> [TEXT EXCERPT]:
■ ■ ■ ■ ■ ■ ■
Building a Memory Allocator from Scratch

—

Adam

What would be a better way to learn how memory works on low level than writing memory allocator? That’s what I thought and during this journey I realised it is a little bit more complicated than it seems.

What really happens when you use memory allocators inside a program? Behind the scenes, it needs to find a suitable block of memory, split or merge chunks as needed, and keep track of allocations—all while trying to avoid fragmentation. It’s a balancing act of efficiency and performance. But how does it actually work? Let’s dive in.

Initializing and Managing a Fixed Memory Pool

Memory pools can be structured in different ways depending on the needs of an application. Some allocators use bitmaps to track fixed-size memory chunks efficiently, while others rely on segregated free lists, grouping blocks by size for faster allocation. In high-performance systems like the Linux kernel, slab allocation (ex. 1) is often preferred to minimize fragmentation.

ex. 1 - slab allocation — (ex. 1 – slab allocation)

For this allocator, I chose a linked list approach (ex. 2). It provides flexibility for handling variable-sized allocations while allowing free blocks to be split and merged dynamically. Though it may not be the fastest method, it offers a straightforward way to manage memory without excessive overhead.

(ex. 2 - visualization of the linked list for this project) — (ex. 2 – visualization of the linked list for this project)

The linked listed above can be easily described using below struct in C which I named „BlockMeta”. As the metadata I will save the memory block size, int value that flags if the block is free or taken and lastly a pointer to the next block. The pointer called „free_list” will store location for the first header in the linked list – for now it is NULL.

typedef struct BlockMeta {

	size_t size;
	int free;
	struct BlockMeta* next;

} BlockMeta ;

BlockMeta* free_list = NULL;

Now for requesting the memory pool I decided to use VirtualAlloc() function. It makes the allocator Windows-specific but it provides contiguous virtual memory pages meaning the OS will give us requested amount of memory as a single chunk – it makes managing it a lot easier.

First I need to check if the „free_list” is not populated, we don’t want to request memory twice by mistake.

if (free_list != NULL) return 1;

Then I can request the memory, cast it to the (BlockMeta*) type and save it as the free_list. Earlier I defined the POOL_SIZE as 4096 bytes, since this is the default page size on most modern systems. Requesting number of bytes that is multiple of this size ensures optimal efficiency.

free_list = (BlockMeta*)VirtualAlloc(NULL, POOL_SIZE, MEM_COMMIT | MEM_RESERVE, PAGE_READWRITE);

After calling VirtualAlloc I perform simple check if it succeeded. If not, the function will return 0.

if (NULL == free_list) 
{
	printf("mem_init failed\n");
	return 0;
}

At this point free_list is populated with a valid pointer to the first memory block the metadata fields are populated with correct size (size of the pool reduced by the header size) and availability flag; for now the pointer to the next block is NULL as there is only one. Lastly the function returns 1 for success.

free_list->size = POOL_SIZE - sizeof(BlockMeta);
free_list->free = 1;
free_list->next = NULL;

Memory Alignment: Why It Matters

There is an important rule regarding data alignment: A data type of size N bytes must be stored at a memory address that is a multiple of N. That is also true in this case where the user can request any amount of memory.

The word size (smallest natural unit of memory the CPU operates on) is 8 bytes on a 64-bit system. This means that the CPU reads and writes in 8-byte chunks for efficiency.
■ ■ ■ ■ ■ ■ ■
> [PROBLEMS AND TASKS]:
A – What value does the memory allocator text give to POOL_SIZE?
B – Please reproduce the memory allocator text starting with "After calling VirtualAlloc" and going on through "1 for success.".
You won't need the records.
■ ■ ■ ■ ■ ■ ■
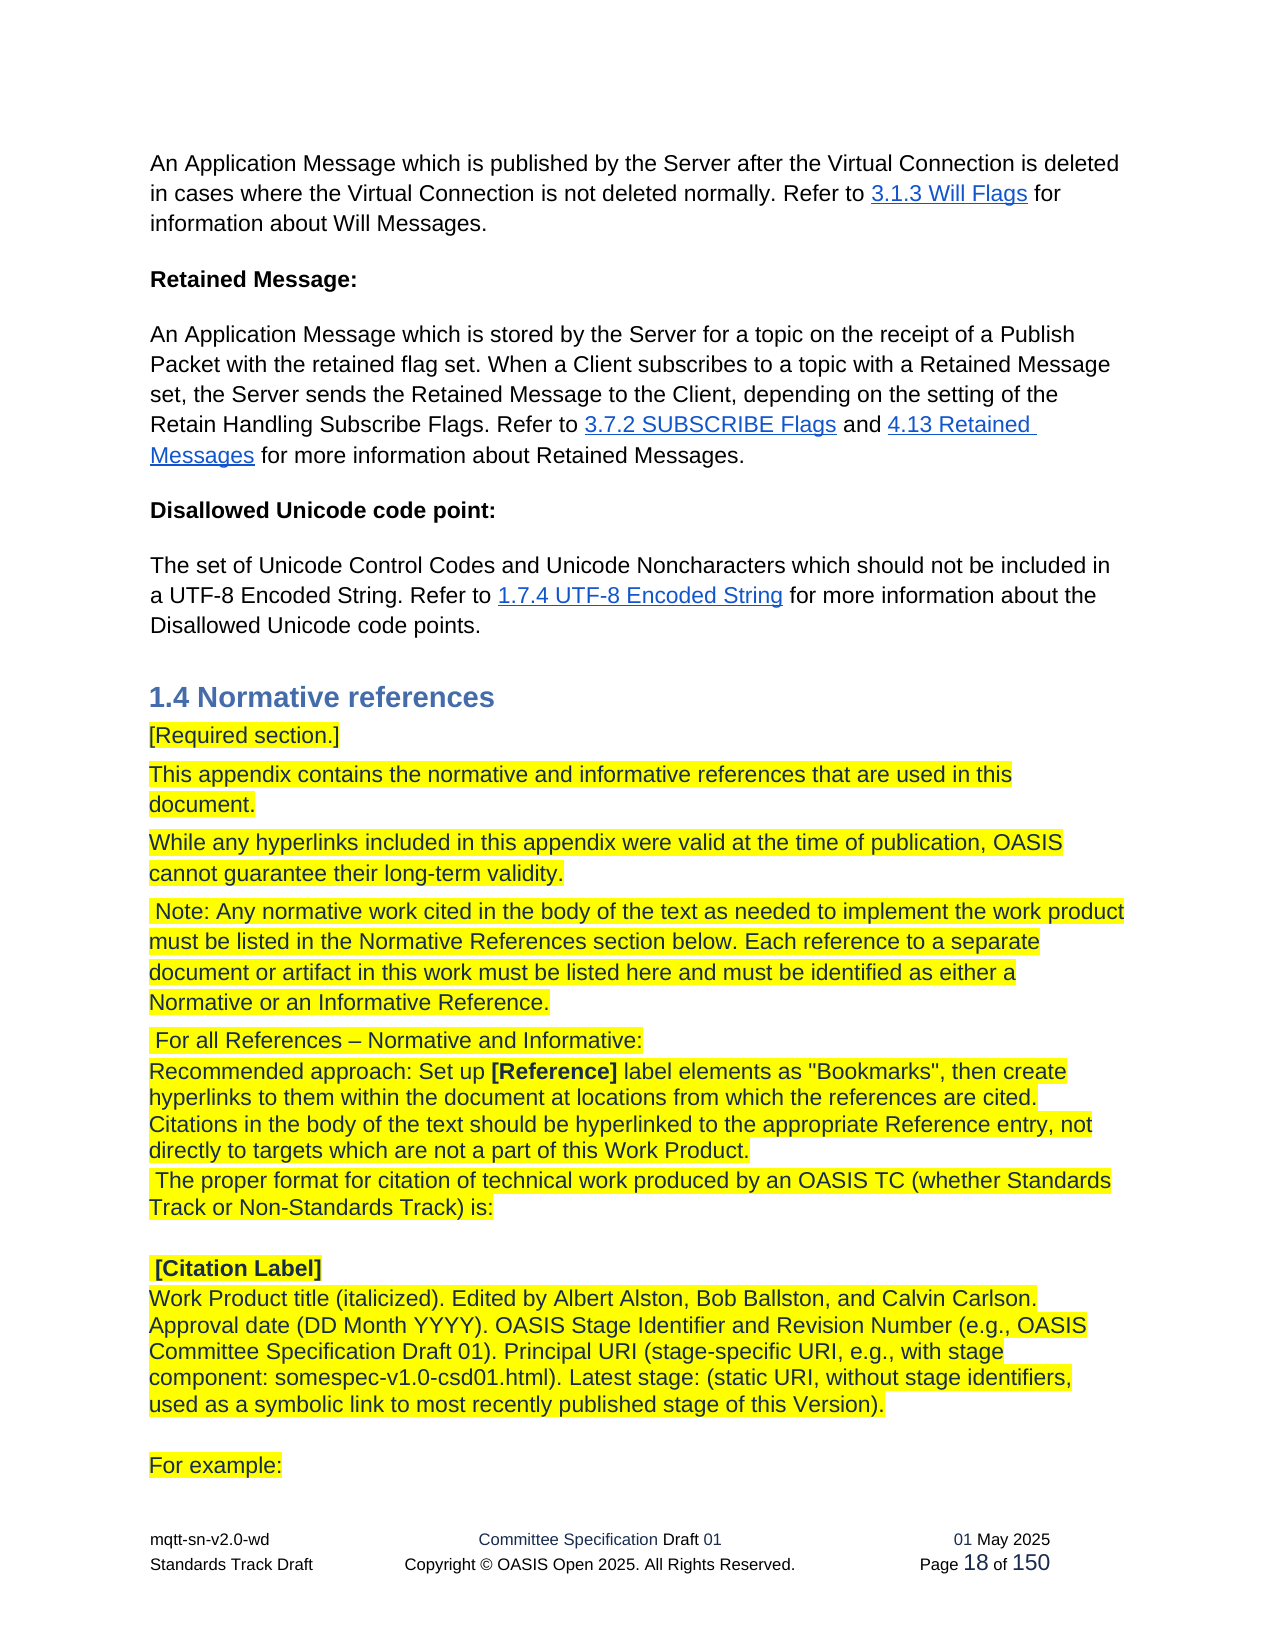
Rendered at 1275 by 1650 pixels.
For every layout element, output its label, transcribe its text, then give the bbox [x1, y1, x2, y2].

text Work Product title (italicized). Edited by Albert Alston, Bob Ballston, and Calvin Carlson. Approval date (DD Month YYYY). OASIS Stage Identifier and Revision Number (e.g., OASIS Committee Specification Draft 01). Principal URI (stage-specific URI, e.g., with stage component: somespec-v1.0-csd01.html). Latest stage: (static URI, without stage identifiers, used as a symbolic link to most recently published stage of this Version). [148, 1285, 1124, 1417]
text The proper format for citation of technical work produced by an OASIS TC (whether Standards Track or Non-Standards Track) is: [148, 1167, 1124, 1220]
text Retained Message: [150, 266, 1125, 292]
text Disallowed Unicode code point: [150, 497, 1125, 523]
text For example: [148, 1452, 1124, 1478]
subtitle 1.4 Normative references [148, 680, 1124, 714]
text This appendix contains the normative and informative references that are used in this document. [148, 761, 1124, 817]
text An Application Message which is stored by the Server for a topic on the receipt of a Publish Packet with the retained flag set. When a Client subscribes to a topic with a Retained Message set, the Server sends the Retained Message to the Client, depending on the setting of the Retain Handling Subscribe Flags. Refer to 3.7.2 SUBSCRIBE Flags and 4.13 Retained Messages for more information about Retained Messages. [150, 321, 1125, 468]
text For all References – Normative and Informative: [148, 1027, 1124, 1054]
text [Required section.] [148, 722, 1124, 748]
text While any hyperlinks included in this appendix were valid at the time of publication, OASIS cannot guarantee their long-term validity. [148, 829, 1124, 886]
text Recommended approach: Set up [Reference] label elements as "Bookmarks", then create hyperlinks to them within the document at locations from which the references are cited. Citations in the body of the text should be hyperlinked to the appropriate Reference entry, not directly to targets which are not a part of this Work Product. [148, 1058, 1124, 1163]
text Note: Any normative work cited in the body of the text as needed to implement the work product must be listed in the Normative References section below. Each reference to a separate document or artifact in this work must be listed here and must be identified as either a Normative or an Informative Reference. [148, 898, 1124, 1015]
text An Application Message which is published by the Server after the Virtual Connection is deleted in cases where the Virtual Connection is not deleted normally. Refer to 3.1.3 Will Flags for information about Will Messages. [150, 150, 1125, 237]
text [Citation Label] [148, 1255, 1124, 1281]
text The set of Unicode Control Codes and Unicode Noncharacters which should not be included in a UTF-8 Encoded String. Refer to 1.7.4 UTF-8 Encoded String for more information about the Disallowed Unicode code points. [150, 552, 1125, 639]
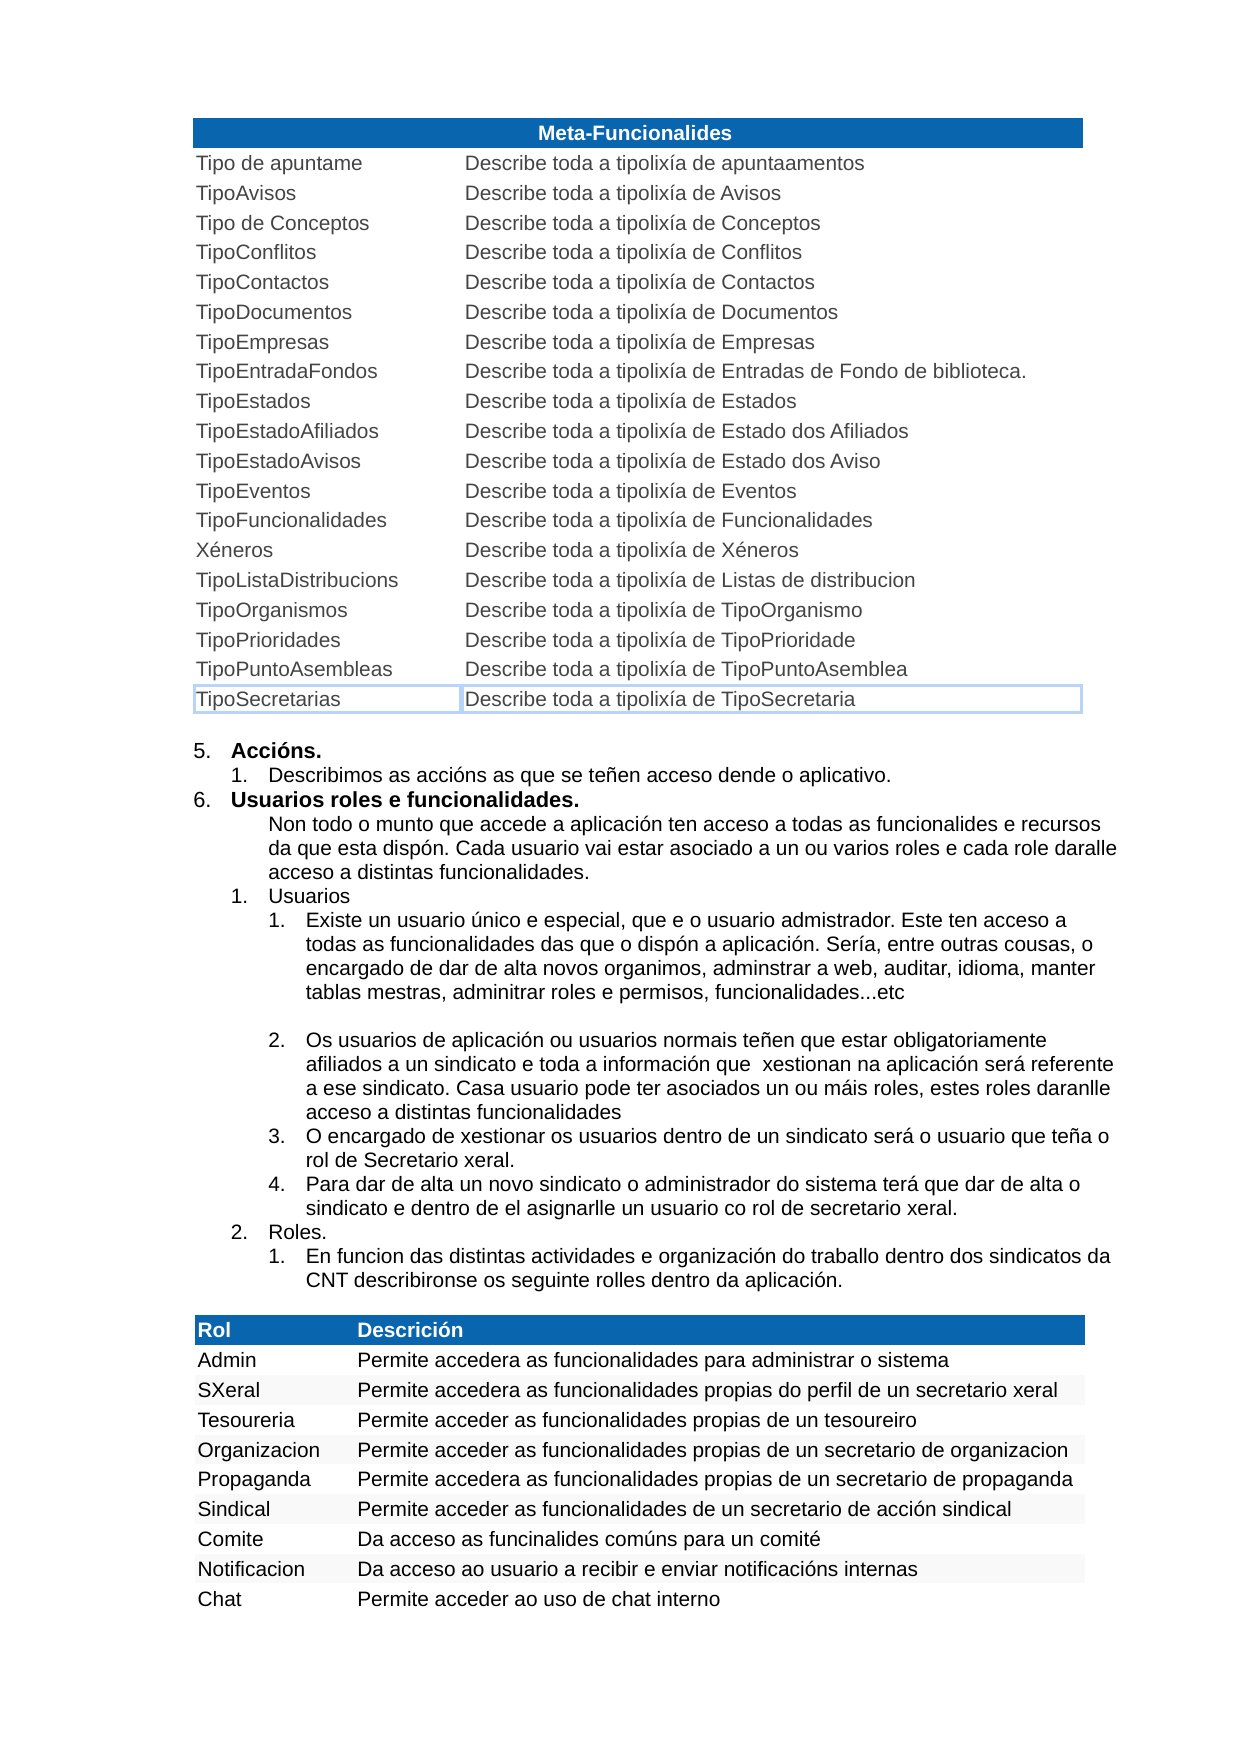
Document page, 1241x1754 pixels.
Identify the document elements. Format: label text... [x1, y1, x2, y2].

table_cell Describe toda a tipolixía de Estado dos Aviso [462, 446, 1083, 476]
table_cell Describe toda a tipolixía de Contactos [462, 267, 1083, 297]
table_cell Sindical [195, 1494, 354, 1524]
table_cell TipoDocumentos [193, 297, 462, 327]
list En funcion das distintas actividades e organización do traballo dentro dos sindicatos da CNT describironse os seguinte rolles dentro da aplicación. [268, 1243, 1122, 1291]
table_header Meta-Funcionalides [193, 118, 1083, 148]
table_cell Describe toda a tipolixía de Empresas [462, 327, 1083, 356]
table_cell TipoSecretarias [193, 684, 462, 714]
list O encargado de xestionar os usuarios dentro de un sindicato será o usuario que teña o rol de Secretario xeral. [268, 1124, 1122, 1172]
table_cell TipoAvisos [193, 178, 462, 207]
table_cell Describe toda a tipolixía de Listas de distribucion [462, 565, 1083, 595]
table_header Rol [195, 1315, 354, 1345]
list Accións. [193, 738, 1122, 763]
table_cell Describe toda a tipolixía de TipoPuntoAsemblea [462, 654, 1083, 684]
table_cell TipoFuncionalidades [193, 505, 462, 535]
table_cell Describe toda a tipolixía de Eventos [462, 476, 1083, 505]
list Os usuarios de aplicación ou usuarios normais teñen que estar obligatoriamente afiliados a un sindicato e toda a información que xestionan na aplicación será referente a ese sindicato. Casa usuario pode ter asociados un ou máis roles, estes roles daranlle acceso a distintas funcionalidades [268, 1028, 1122, 1124]
table_cell Describe toda a tipolixía de Conceptos [462, 208, 1083, 237]
table_cell Admin [195, 1345, 354, 1375]
table_cell TipoEntradaFondos [193, 356, 462, 386]
table_cell Xéneros [193, 535, 462, 565]
list Usuarios [231, 884, 1122, 908]
table_cell Describe toda a tipolixía de Estado dos Afiliados [462, 416, 1083, 446]
table_cell TipoPrioridades [193, 625, 462, 654]
table_cell Da acceso ao usuario a recibir e enviar notificacións internas [354, 1554, 1085, 1583]
table_cell Describe toda a tipolixía de TipoOrganismo [462, 595, 1083, 624]
table_cell Describe toda a tipolixía de Documentos [462, 297, 1083, 327]
table_cell TipoContactos [193, 267, 462, 297]
table_cell Tesoureria [195, 1405, 354, 1434]
table_cell TipoPuntoAsembleas [193, 654, 462, 684]
table_cell Chat [195, 1584, 354, 1613]
table_cell Describe toda a tipolixía de Xéneros [462, 535, 1083, 565]
list Para dar de alta un novo sindicato o administrador do sistema terá que dar de alta o sindicato e dentro de el asignarlle un usuario co rol de secretario xeral. [268, 1172, 1122, 1219]
table_cell TipoEstadoAfiliados [193, 416, 462, 446]
table_cell Propaganda [195, 1464, 354, 1494]
table_cell Tipo de apuntame [193, 148, 462, 178]
table_cell Permite acceder ao uso de chat interno [354, 1584, 1085, 1613]
table_cell Describe toda a tipolixía de TipoSecretaria [462, 684, 1083, 714]
table_header Descrición [354, 1315, 1085, 1345]
table_cell Permite acceder as funcionalidades propias de un secretario de organizacion [354, 1435, 1085, 1464]
table_cell Describe toda a tipolixía de Avisos [462, 178, 1083, 207]
table_cell Describe toda a tipolixía de Funcionalidades [462, 505, 1083, 535]
table_cell Permite acceder as funcionalidades propias de un tesoureiro [354, 1405, 1085, 1434]
table_cell Describe toda a tipolixía de TipoPrioridade [462, 625, 1083, 654]
list Usuarios roles e funcionalidades. [193, 787, 1122, 812]
list Non todo o munto que accede a aplicación ten acceso a todas as funcionalides e recursos da que esta dispón. Cada usuario vai estar asociado a un ou varios roles e cada role daralle acceso a distintas funcionalidades. [231, 812, 1122, 884]
table_cell Comite [195, 1524, 354, 1554]
table_cell TipoEmpresas [193, 327, 462, 356]
table_cell Describe toda a tipolixía de Estados [462, 386, 1083, 416]
table_cell TipoOrganismos [193, 595, 462, 624]
table_cell TipoEstados [193, 386, 462, 416]
list Describimos as accións as que se teñen acceso dende o aplicativo. [231, 763, 1122, 787]
list Roles. [231, 1219, 1122, 1243]
table_cell TipoListaDistribucions [193, 565, 462, 595]
table_cell Da acceso as funcinalides comúns para un comité [354, 1524, 1085, 1554]
table_cell Permite accedera as funcionalidades propias de un secretario de propaganda [354, 1464, 1085, 1494]
table_cell TipoEventos [193, 476, 462, 505]
table_cell Permite accedera as funcionalidades propias do perfil de un secretario xeral [354, 1375, 1085, 1405]
table_cell TipoConflitos [193, 237, 462, 267]
table_cell Tipo de Conceptos [193, 208, 462, 237]
table_cell Describe toda a tipolixía de Conflitos [462, 237, 1083, 267]
table_cell Permite acceder as funcionalidades de un secretario de acción sindical [354, 1494, 1085, 1524]
list Existe un usuario único e especial, que e o usuario admistrador. Este ten acceso a todas as funcionalidades das que o dispón a aplicación. Sería, entre outras cousas, o encargado de dar de alta novos organimos, adminstrar a web, auditar, idioma, manter tablas mestras, adminitrar roles e permisos, funcionalidades...etc [268, 908, 1122, 1004]
table_cell SXeral [195, 1375, 354, 1405]
table_cell Permite accedera as funcionalidades para administrar o sistema [354, 1345, 1085, 1375]
table_cell Describe toda a tipolixía de apuntaamentos [462, 148, 1083, 178]
table_cell Notificacion [195, 1554, 354, 1583]
table_cell Organizacion [195, 1435, 354, 1464]
table_cell TipoEstadoAvisos [193, 446, 462, 476]
table_cell Describe toda a tipolixía de Entradas de Fondo de biblioteca. [462, 356, 1083, 386]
■ ■ ■ ■ ■ ■ ■
> [ANSWERS TO THE EXERCISES]:
A – 4096 bytes.

B –
After calling VirtualAlloc I perform simple check if it succeeded. If not, the function will return 0.

if (NULL == free_list) 
{
	printf("mem_init failed\n");
	return 0;
}

At this point free_list is populated with a valid pointer to the first memory block the metadata fields are populated with correct size (size of the pool reduced by the header size) and availability flag; for now the pointer to the next block is NULL as there is only one. Lastly the function returns 1 for success.